A company based in New York City is recruiting a group of refugees from around the world to help bring their own culinary delights to the Big Apple and beyond.
When Lebanon native Manal Kahi joined her brother, Wissam Kahi, in New York City in 2013 to earn her master’s degree at Columbia University, she soon found herself missing her grandmother’s hummus. Store-bought American hummus couldn’t hold a candle to the homemade stuff from home, so to quell her homesickness, Manal pulled out her grandmother’s recipe and began making it herself.
“I had high standards when it comes to hummus, and I was a bit disappointed with the variety that I found here in grocery stores, I practically called up my grandmother and asked her how to make her hummus,” Manal, 32, tells PEOPLE. “I started making that recipe at home. And everyone around me started raving about it!”
Manal saw that there was a market for this homemade brand of hummus amongst her friends, and it gave her an idea that she mentioned to her brother—they should find a way to sell it.
As the siblings started to think about the idea in 2013, there was a refugee crisis occurring in Lebanon. A quarter of the country’s population was made up of Syrian refugees, totaling some 1.3 million people in a country of just over 4 million.
“You can only imagine the type of issues and hostility that these refugees were facing, amongst many other issues,” Manal says. “There was a little bit of guilt that we felt by not being able to do anything about it. But then there was this opportunity to do something here in the United States.”
The siblings realized that the people who could make hummus that tasted like the one from home were people who had actually come from home.
“That was really it,” Manal says. “We wanted to bring great hummus made by Syrian refugees here.”

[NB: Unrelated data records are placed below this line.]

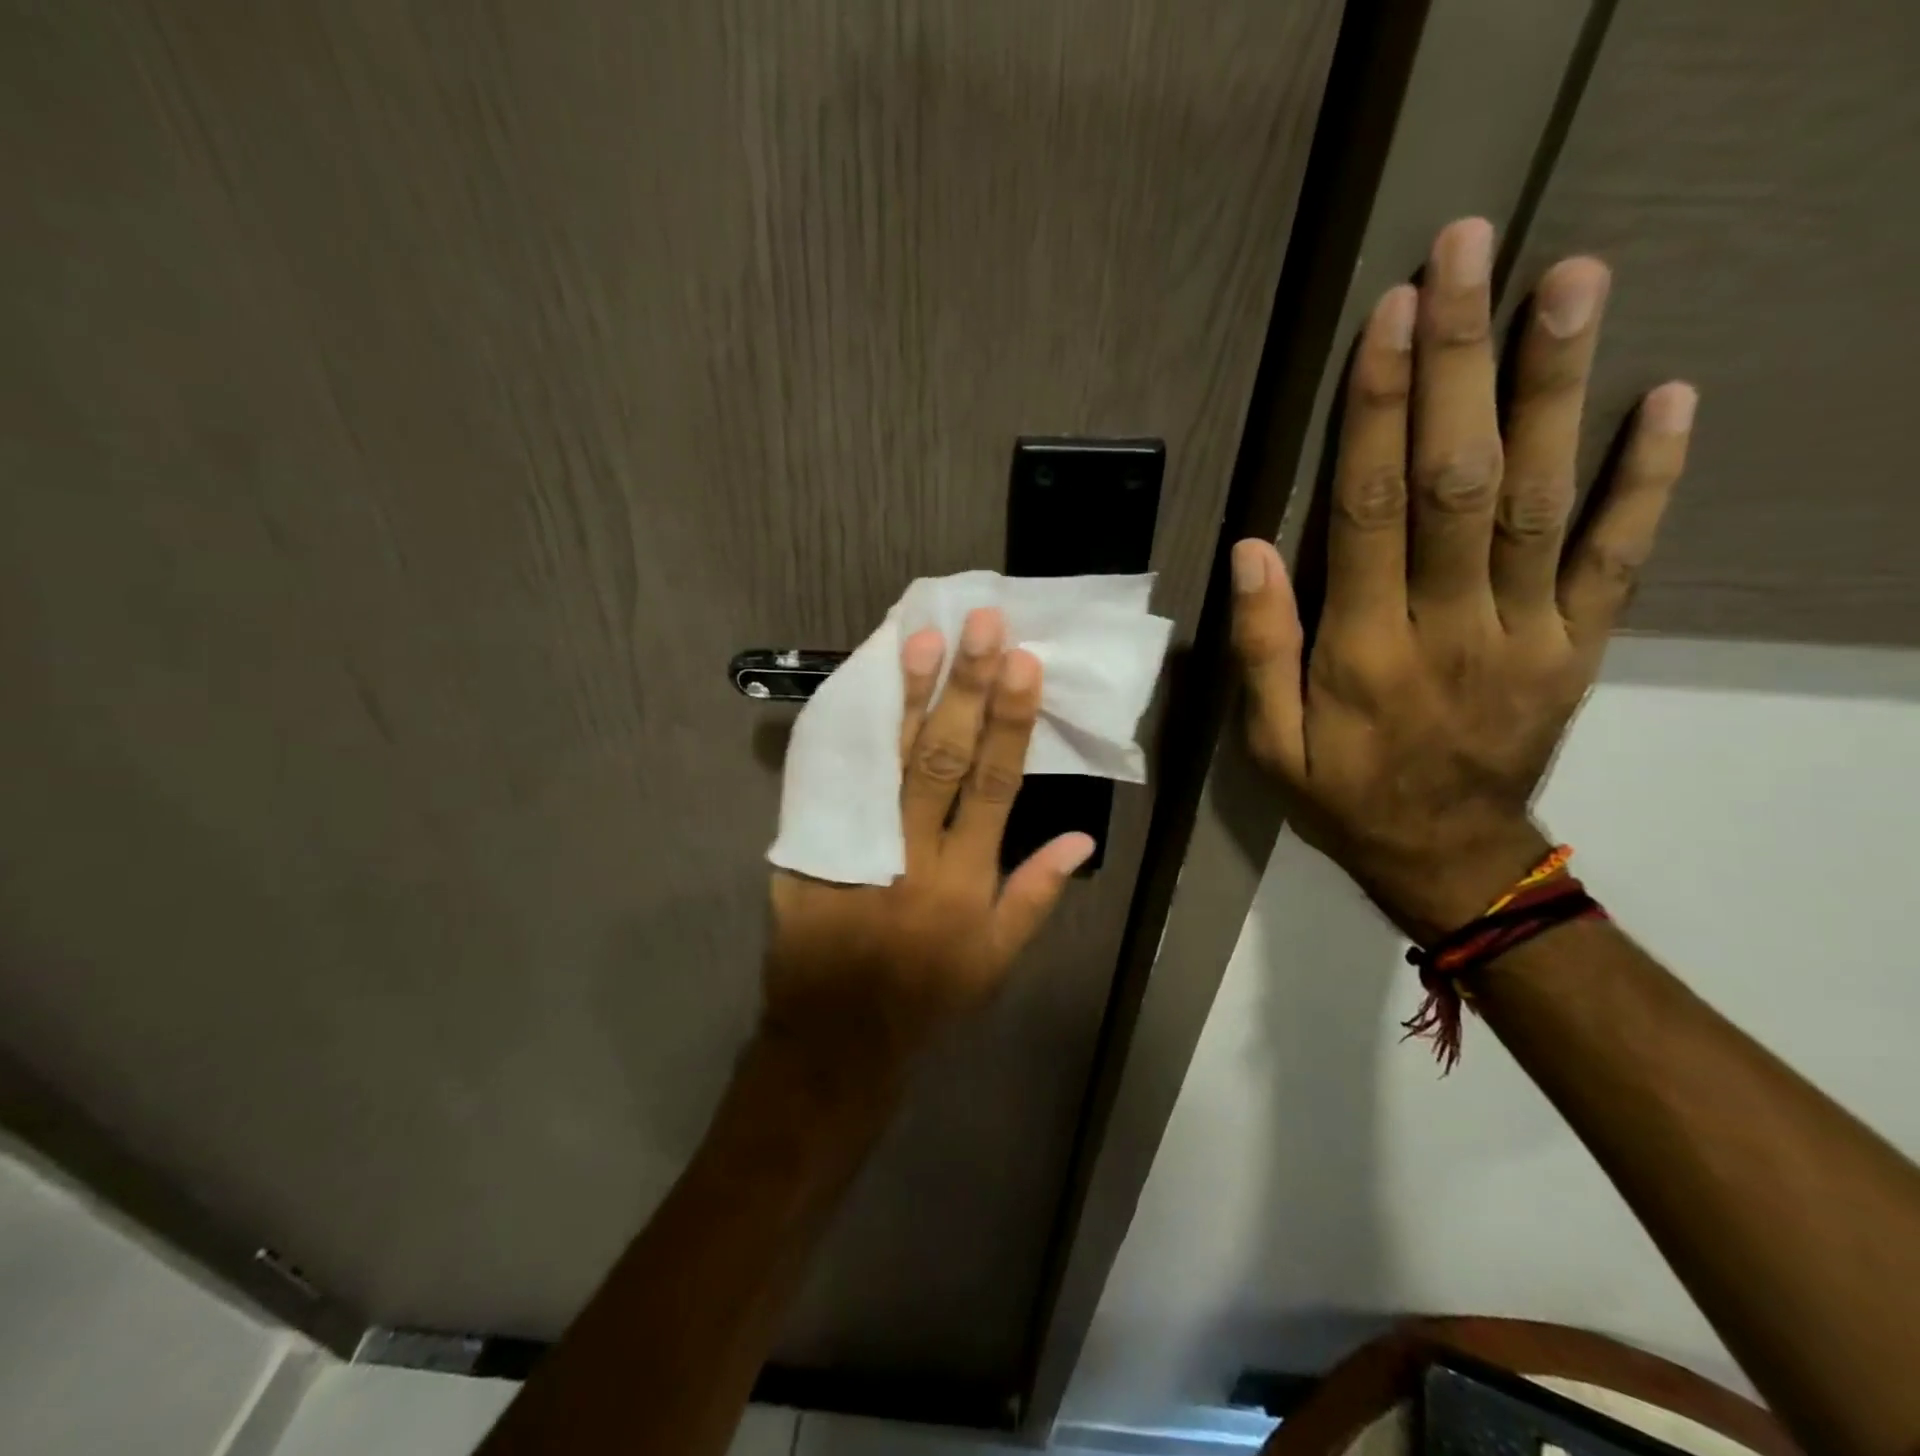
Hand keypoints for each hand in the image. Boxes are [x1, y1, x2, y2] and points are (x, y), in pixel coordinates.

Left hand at [762, 608, 1094, 1088]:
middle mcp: (917, 851)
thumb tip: (1082, 838)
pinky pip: (833, 782)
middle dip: (965, 689)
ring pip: (886, 760)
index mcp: (966, 878)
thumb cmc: (928, 997)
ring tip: (920, 640)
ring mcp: (861, 846)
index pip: (996, 785)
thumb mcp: (996, 960)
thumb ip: (1036, 895)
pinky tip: (858, 690)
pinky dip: (847, 735)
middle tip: (980, 626)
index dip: (1012, 722)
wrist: (837, 1035)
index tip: (1024, 663)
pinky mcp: (814, 848)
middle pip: (943, 758)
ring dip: (905, 697)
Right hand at [1229, 217, 1696, 942]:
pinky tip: (1667, 398)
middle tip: (1468, 254)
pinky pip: (1618, 557)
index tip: (1390, 318)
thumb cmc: (1340, 795)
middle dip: (1462, 362)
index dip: (1380, 412)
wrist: (1445, 857)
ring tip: (1570, 280)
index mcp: (1365, 651)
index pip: (1371, 513)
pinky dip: (1648, 479)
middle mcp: (1451, 627)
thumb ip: (1259, 648)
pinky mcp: (1577, 644)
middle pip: (1460, 482)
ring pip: (1542, 500)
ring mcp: (1527, 632)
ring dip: (1556, 388)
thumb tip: (1249, 550)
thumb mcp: (1267, 743)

With that inspiration, Manal and Wissam, 43, founded Eat Offbeat, a catering company that provides culinary jobs to refugees from Africa, Iran, Iraq, Nigeria, Nepal and around the world. The company is for-profit, meaning employees pay taxes and “bring something of value to the local economy,” the siblings explain. These refugees-turned-chefs are also introducing New Yorkers to foods they might not easily find, even in such an expansive city.
“We knew there were so many other dishes that, just like hummus, were so much better when they were homemade, when they were made based on a grandmother’s recipe versus an industrial recipe,” Manal says.
Eat Offbeat operated out of spaces provided by WeWork—a company that provides shared office space for startups and entrepreneurs, and recently announced its own global refugee hiring goal to employ 1,500 refugees over the next five years. With the help of the International Rescue Committee—who helps the company identify home cooks who want to be in the food industry—Eat Offbeat has hired about 30 people, with chefs stemming from about 17 different countries. Once a chef is brought on, they have complete freedom to do any dish they choose, and in this freedom, they help to expose new sets of people to dishes from their home countries with a dash of their own spin on it.
“The reaction has been overwhelmingly positive so far. Most of our customers actually come to us, so they hear about either through the media or someone recommends us,” Manal says. “Usually, they come to us because of the mission. They are intrigued by what we do or by the entire story.”
Eat Offbeat is up for a $1 million grand prize at WeWork’s Creator Awards Global Finals on Jan. 17. “The Creator Awards is a global initiative that recognizes and rewards companies and individuals across all industries and stages of growth,” Adam Neumann, co-founder and CEO of WeWork, tells PEOPLE. “From Austin to Berlin to Tel Aviv, over 10,000 people attended seven events around the world and WeWork helped support over 150 entrepreneurs making a difference in their communities.”
If they win, Manal says they would use the money to move their kitchen in Long Island City to a storefront in another part of the city so their chefs are more accessible to the public.
“Now, the challenge is to bring it beyond New York, and maybe, even to other countries,” Manal explains. “It’s going to help us invest a little more in tech and make sure we turn into a company that sustains itself even better… and find a new home and keep growing.”
Expanding the business and continuing their mission to give jobs to refugees will hopefully show the country, and the world, the value of displaced peoples.
“This is a way to give people an insight into the culture and the families, and really to connect with people,” Manal says. “Not to necessarily learn about that country and that culture through the eyes of that person, but through their hands and the dish of that person.”